The records below are to be transcribed word for word.

— Data to examine —
......

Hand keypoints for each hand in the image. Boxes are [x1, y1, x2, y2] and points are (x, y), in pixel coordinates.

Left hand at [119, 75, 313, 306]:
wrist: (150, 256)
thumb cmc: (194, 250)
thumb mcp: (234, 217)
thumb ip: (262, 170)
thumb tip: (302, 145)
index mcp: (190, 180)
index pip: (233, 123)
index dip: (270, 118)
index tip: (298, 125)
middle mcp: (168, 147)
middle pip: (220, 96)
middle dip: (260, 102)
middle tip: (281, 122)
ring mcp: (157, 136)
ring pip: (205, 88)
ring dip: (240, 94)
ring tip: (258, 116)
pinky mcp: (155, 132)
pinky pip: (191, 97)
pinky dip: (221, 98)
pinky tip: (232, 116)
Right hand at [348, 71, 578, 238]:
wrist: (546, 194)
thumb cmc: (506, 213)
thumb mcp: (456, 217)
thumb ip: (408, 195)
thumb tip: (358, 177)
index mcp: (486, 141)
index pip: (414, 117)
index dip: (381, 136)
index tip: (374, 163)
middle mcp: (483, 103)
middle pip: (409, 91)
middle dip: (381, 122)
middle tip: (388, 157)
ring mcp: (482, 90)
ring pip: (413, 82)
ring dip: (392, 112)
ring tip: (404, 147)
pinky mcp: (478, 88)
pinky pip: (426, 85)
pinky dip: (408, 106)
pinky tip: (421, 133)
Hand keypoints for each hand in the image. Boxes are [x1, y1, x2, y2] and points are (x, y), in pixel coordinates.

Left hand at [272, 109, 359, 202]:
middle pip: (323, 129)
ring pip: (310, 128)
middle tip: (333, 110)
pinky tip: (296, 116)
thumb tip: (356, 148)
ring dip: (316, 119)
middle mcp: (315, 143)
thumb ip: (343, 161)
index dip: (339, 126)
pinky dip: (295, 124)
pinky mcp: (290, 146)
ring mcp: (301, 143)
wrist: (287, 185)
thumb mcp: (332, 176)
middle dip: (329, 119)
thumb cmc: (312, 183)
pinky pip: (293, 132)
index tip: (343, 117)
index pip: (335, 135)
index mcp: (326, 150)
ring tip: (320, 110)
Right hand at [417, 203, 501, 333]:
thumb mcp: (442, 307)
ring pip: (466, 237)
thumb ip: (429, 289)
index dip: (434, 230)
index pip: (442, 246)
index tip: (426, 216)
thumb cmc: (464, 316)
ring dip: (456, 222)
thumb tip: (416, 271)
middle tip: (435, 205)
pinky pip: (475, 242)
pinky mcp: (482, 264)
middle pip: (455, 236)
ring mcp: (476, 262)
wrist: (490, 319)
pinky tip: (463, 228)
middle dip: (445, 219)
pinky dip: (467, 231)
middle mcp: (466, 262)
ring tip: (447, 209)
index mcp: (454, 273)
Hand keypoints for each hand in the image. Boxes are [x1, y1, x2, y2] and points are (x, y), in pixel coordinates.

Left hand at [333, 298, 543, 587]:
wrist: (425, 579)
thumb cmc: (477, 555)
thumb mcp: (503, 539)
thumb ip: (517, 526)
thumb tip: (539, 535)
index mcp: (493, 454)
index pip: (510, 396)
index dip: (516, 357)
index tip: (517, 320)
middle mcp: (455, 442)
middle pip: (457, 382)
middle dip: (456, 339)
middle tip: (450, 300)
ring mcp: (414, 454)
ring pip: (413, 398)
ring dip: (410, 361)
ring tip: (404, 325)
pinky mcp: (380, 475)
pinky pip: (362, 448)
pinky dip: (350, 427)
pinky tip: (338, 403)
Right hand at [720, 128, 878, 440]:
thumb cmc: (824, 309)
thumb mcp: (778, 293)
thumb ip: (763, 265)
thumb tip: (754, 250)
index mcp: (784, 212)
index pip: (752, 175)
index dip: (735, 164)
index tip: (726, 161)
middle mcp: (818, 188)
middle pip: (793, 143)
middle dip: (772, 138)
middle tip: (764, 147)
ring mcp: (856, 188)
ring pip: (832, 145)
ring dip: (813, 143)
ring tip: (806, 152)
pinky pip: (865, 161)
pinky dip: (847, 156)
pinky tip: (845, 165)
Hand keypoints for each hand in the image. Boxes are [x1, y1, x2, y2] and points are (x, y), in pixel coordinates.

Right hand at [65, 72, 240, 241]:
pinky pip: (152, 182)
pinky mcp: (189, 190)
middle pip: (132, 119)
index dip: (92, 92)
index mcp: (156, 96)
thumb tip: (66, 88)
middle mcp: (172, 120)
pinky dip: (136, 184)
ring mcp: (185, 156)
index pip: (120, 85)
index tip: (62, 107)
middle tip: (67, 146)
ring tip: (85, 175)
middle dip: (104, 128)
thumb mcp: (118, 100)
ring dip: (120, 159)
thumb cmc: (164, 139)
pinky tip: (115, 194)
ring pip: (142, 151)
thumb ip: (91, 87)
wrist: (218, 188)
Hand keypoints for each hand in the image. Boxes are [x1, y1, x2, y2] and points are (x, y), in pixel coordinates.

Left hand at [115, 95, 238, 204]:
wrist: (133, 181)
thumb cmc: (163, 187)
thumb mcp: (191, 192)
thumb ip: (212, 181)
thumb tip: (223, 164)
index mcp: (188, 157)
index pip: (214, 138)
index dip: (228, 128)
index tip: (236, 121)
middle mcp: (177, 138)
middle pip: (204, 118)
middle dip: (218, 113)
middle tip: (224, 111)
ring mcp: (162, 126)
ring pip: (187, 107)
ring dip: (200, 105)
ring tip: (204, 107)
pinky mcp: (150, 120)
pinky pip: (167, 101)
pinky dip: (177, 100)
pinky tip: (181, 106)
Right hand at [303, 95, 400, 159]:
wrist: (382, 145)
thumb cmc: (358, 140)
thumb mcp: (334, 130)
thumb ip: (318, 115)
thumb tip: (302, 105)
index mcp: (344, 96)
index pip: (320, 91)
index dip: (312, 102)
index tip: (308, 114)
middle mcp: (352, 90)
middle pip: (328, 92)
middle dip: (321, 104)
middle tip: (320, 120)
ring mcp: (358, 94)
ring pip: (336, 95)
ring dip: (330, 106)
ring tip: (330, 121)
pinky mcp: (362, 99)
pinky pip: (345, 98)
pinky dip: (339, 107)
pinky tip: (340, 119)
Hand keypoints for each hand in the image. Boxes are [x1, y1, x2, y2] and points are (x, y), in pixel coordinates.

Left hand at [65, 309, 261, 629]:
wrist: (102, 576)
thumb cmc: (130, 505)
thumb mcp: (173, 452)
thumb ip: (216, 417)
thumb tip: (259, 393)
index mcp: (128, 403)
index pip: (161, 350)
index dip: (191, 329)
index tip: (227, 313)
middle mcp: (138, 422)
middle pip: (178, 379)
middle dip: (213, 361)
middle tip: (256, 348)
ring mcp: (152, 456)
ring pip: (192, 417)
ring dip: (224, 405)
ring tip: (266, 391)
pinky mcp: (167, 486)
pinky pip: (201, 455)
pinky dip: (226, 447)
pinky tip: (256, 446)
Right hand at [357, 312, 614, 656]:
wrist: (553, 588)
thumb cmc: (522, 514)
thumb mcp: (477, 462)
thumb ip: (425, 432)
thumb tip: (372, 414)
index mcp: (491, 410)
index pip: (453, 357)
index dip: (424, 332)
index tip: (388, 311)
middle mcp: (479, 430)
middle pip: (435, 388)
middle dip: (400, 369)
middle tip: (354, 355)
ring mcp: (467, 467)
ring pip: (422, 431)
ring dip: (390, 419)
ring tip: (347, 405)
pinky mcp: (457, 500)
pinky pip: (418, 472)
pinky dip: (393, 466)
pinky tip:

......

— Answer space —
Hand keypoints for each hand in the image. Boxes are [x1, y1, x2, y2] and points are (x, y), in pixel coordinates.

Left hand at [119, 75, 313, 306]:
wrist: (150, 256)
thumb cmc: (194, 250)
thumb mcp: (234, 217)
thumb ip: (262, 170)
thumb tip: (302, 145)
index mcp: (190, 180)
index pip: (233, 123)
index dip: (270, 118)
index tip: (298, 125)
middle mcp: (168, 147)
middle pip: (220, 96)
middle dip: (260, 102)
middle tip: (281, 122)
ring mcp: (157, 136)
ring pip: (205, 88)
ring dip: (240, 94)
ring tip: (258, 116)
pinky mcp: (155, 132)
pinky pip: (191, 97)
pinky dip: (221, 98)
pinky tip: (232, 116)
Right hand at [348, 71, 578, 238]:
wrist: (546, 194)
thumb cmc: (506, 213)
thumb mcp: (456, 217)
thumb ip: (408, 195)
thumb tip: (358, 177)
index mcp: (486, 141)
index pip: (414, 117)
index dip: (381, 136)
index tip: (374, 163)
middle mcp: (483, 103)
middle pip: (409, 91)
middle dip: (381, 122)
middle tip: (388, 157)
ring mcp: (482, 90)
ring pip: (413, 82)
ring dip: (392, 112)
ring tip: (404, 147)
pinky mcp: (478, 88)
pinky pip: (426, 85)
pinky dip: (408, 106)
pinky tip: (421, 133)
Hand keypoints for each hand in the image. Boxes are [x1, y1, x2, y2] and points are (x, y), in pixel coordinates.

Left hand at [272, 109, 359, 202]:
middle pip: (323, 129)
ring pip: (310, 128)
middle tip: (333, 110)
pinky tip: (296, 116)
thumb tip: (356, 148)
ring dip: (316, 119)
middle mcp: (315, 143)
thumb ip: (343, 161)
index dip: (339, 126)
pinky dip: (295, 124)
pinky mcp: (290, 146)
ring mcp: (301, 143)
wrist: (287, 185)
thumb mcp: (332, 176)
middle dip: (329, 119)
thumb cmc: (312, 183)
pinky pip: (293, 132)
index tip: (343, 117)
index pip: (335, 135)
index mcp: (326, 150)
ring tip: (320, 110)
Right hand at [417, 203, 501, 333]:
thumb mcp: (442, 307)
ring pip: (466, 237)
thumb ip: (429, 289)
index dip: (434, 230)
index pip: (442, 246)
index tip: (426, 216)
thumb cmc: (464, 316)
ring dip: (456, 222)
thumb tip: (416, 271)
middle tip: (435, 205)
pinky pip: (475, 242)
pinky mcp: (482, 264)
middle pip: (455, 236)
ring mcp: (476, 262)
wrist: (490, 319)
pinky tip: (463, 228)
middle dip: (445, 219)
pinky dip: (467, 231)
middle mcp: (466, 262)
ring tip: (447, 209)
index mcp: (454, 273)
Hand keypoints for each hand in the image. Boxes are [x1, y1, x2, y2] and points are (x, y), in pixel coordinates.

Left hand at [333, 298, 543, 587]:
wrist: (425, 579)
thumb cmc: (477, 555)
thumb mcp: (503, 539)
thumb ip: (517, 526)
thumb tip: (539, 535)
index mcp: (493, 454)
index pip: (510, 396)
index dip: (516, 357)
index tip: (517, 320)
middle mcp: (455, 442)
middle pip: (457, 382)
middle dip: (456, 339)
middle tip: (450, 300)
ring mcp: (414, 454)
ring pip: (413, 398)
ring dip: (410, 361)
ring tip: (404, 325)
pinky mcp: (380, 475)
pinky pip: (362, 448)
pinky dip: (350, 427)
pinky tip: (338, 403)
Right hand at [720, 128, 878, 440]:
thumb cmc: (824, 309)
thumb mcp: (778, 293)
thumb ip: (763, 265)
thumb tip: (754, 250)
index mcp: (784, 212)
index pip: (752, 175)
index dip: (735, 164)
index tip: (726, 161)
middle mcp: (818, 188)
middle pip: (793, 143)
middle dip: (772, 138)
middle tip: (764, 147)
ring mcp: (856, 188)
ring pip: (832, 145)
ring dip: (813, 143)
ring tip: (806, 152)
pinky pip: (865, 161)
pinky dip: (847, 156)
pinky tip: (845, 165)
Hand keypoints for each hand in the image. Boxes are [x1, y1, x2, y2] and points are (x, y), in pixel coordinates.

Right hand at [65, 72, 240, 241]:
pinky pip: (152, 182)
pinky mcp: (189, 190)
middle pip: (132, 119)
index dip: (92, 92)
index mcp: (156, 96)
thumb tip: (66, 88)
middle mcp: (172, 120)
pinky dip: (136, 184)
ring mcp: (185, 156)
index pip: (120, 85)
index tip: (62, 107)
middle tip: (67, 146)
ring tip: (85, 175)
middle dip: (104, 128)
thumb mcp: (118, 100)
ring dip: (120, 159)
thumb cmc: (164, 139)
pinky tip: (115, 194)
ring pip: (142, 151)
thumb ip: (91, 87)
wrist: (218, 188)
Hand keypoints for each hand in the image. Boxes are [x1, y1, x2, y2] and points are (x, y), in pixel coordinates.

Left hand at [115, 95, 238, 204]:
wrist: (133, 181)
thumb cmc: (163, 187)
thumb mcp: (191, 192)
thumb ip: (212, 181)
thumb tip: (223, 164)
index mcp: (188, 157)
index pip: (214, 138)
index dip: (228, 128)
index tip: (236, 121)
middle mcp: (177, 138)
middle pip: (204, 118)
middle dip: (218, 113)
middle tip: (224, 111)
ring mcp: (162, 126)
ring pip: (187, 107)
ring dip: (200, 105)
ring tip: (204, 107)
pinky mcp: (150, 120)
pinky pip: (167, 101)
pinky dip: (177, 100)
pinky tip: (181, 106)
Right hand at [303, 95, 400, 159]:
wrist: (382, 145)
thumb cmc: (358, 140)
thumb mcp: (334, 130)
thumb ip: (318, 115)
thumb tip: (302, 105)
index mcp: (344, 96)
index pip: (320, 91)
index dip: (312, 102)
index tip: (308, 114)
middle mcp: (352, 90)
middle pip: (328, 92)
middle dip: (321, 104)
middle tip: (320, 120)
ring mcp: (358, 94)
ring pip: (336, 95)
ring dip: (330, 106)
ring tip: (330, 121)
pinky mcp: (362, 99)
pinky pip: (345, 98)
pinky dip: (339, 107)
pinky tip: (340, 119)
Hand keypoints for each hand in the image. Boxes are [x1, y1, x2, y2] and points are (x, y), in pixel coordinates.

Left hand at [65, 309, 261, 629]:
wrist: (102, 576)
thumb cmc: (130, 505)
thumb mcp: (173, 452)
thumb ip: (216, 417)
thumb tip: (259, 393)
index mcp: (128, 403)
index pip: (161, 350)
index dip: (191, 329)
index tip: (227, 313)
middle mcp: (138, 422)
middle pip: (178, 379)
middle dip: (213, 361)
middle tip: (256, 348)
ring mcp: (152, 456)
ring pip: (192, 417)
ring dip: (224, 405)
ring tip: (266, 391)
pinky mcp: (167, 486)
pinky pip: (201, 455)
pinky dip: (226, 447)
pinky tip: (256, 446)
Right hand at [357, 312, 614, 656]:
wrist: (553, 588)
thumb cmc: (522, 514)
thumb mcp: (477, 462)
thumb ip: (425, 432)
thumb tip: (372, 414)
index mcp: (491, 410)
index pip: (453, 357)
index dip: (424, 332)
index tip: (388, 311)
middle mcp: (479, 430)
middle pip: (435, 388)
middle dip: (400, 369)
middle tip: (354, 355)
ring mcp: (467, 467)
ring pip: (422, 431)
ring dip: (390, 419)
ring tip: (347, 405)
pinky mcp: (457, 500)
pinky pip: (418, 472)
pinky dip: (393, 466)
pinky tip:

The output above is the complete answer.